Many critics remain unyielding against the base agreement, asserting that it is immoral and degrading for the U.S. to position its troops in foreign countries, and that they do it strictly out of personal economic interests. To Barnett, however, it is a necessity in the modern, globalizing world – Something that the U.S. did not directly choose to do, but was forced to do by default; being the only modern military with the capacity of exporting security on a global level.
The U.S., Barnett argued, is by no means the main beneficiary to having countries increase their internal security, stability, and join the integrated global economy. That role, Barnet claimed, is reserved for China, who’s enormously export-dependent, local consumption-deficit economy strives to find new markets to do business and trade, in addition to other rapidly developing countries who are joining the league of global powers. One day in the future, Barnett predicts, the Chinese, Brazilians, Argentineans, Indians or Russians, or any other new world power, will have to step up and shoulder more of the responsibility in exporting security and stability in order to help other countries join the globalized world.

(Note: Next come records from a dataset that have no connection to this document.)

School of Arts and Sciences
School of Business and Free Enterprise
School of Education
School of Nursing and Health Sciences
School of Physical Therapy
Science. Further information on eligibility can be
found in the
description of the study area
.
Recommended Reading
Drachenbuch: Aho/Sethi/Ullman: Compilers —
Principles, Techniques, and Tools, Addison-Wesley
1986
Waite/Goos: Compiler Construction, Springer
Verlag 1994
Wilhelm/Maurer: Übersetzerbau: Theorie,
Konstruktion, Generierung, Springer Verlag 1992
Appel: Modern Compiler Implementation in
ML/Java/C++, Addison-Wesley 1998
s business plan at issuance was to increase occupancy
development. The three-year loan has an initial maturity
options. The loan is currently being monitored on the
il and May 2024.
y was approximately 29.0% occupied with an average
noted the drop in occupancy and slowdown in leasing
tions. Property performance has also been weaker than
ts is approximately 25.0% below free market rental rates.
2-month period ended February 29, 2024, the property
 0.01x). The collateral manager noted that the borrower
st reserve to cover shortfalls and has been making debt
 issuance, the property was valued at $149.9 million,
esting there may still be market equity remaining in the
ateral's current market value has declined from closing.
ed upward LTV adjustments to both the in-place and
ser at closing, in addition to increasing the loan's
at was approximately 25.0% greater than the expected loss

For today, however, Barnett claimed that, “the Chinese [and other rising powers] are not there yet.” They lack the capacity and the will to ensure security to enable globalization to expand. As a result, Barnett explained, “we [the U.S.] are just trying to hold the line by doing this networking around the planet via base agreements, to encourage indigenous development of security, under the assumption that over time, we’ll have help in this process from rising powers of the age.”

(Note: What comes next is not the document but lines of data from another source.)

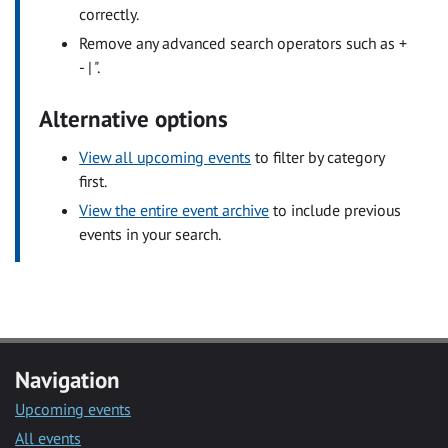
correctly.
Remove any advanced search operators such as +
- | ".
Alternative options
View all upcoming events
to filter by category
first.
View the entire event archive
to include previous
events in your search.
Navigation
Upcoming events
All events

“When the day comes,” Barnett concluded, “that another country steps up and says that they want to put an end cross-border, drug trafficking shenanigans in South America, and that they will put military bases there, then the Americans would be ecstatic, because they would think, ‘finally, we don’t have to do this, thank god!’”
Thomas Barnett is an American military-political strategist who currently serves as the Senior Managing Director for Enterra Solutions, an international consulting firm. He is the New York Times bestselling author of “The Pentagon’s New Map”, “Blueprint for Action”, and “Great Powers: America and the World after Bush”.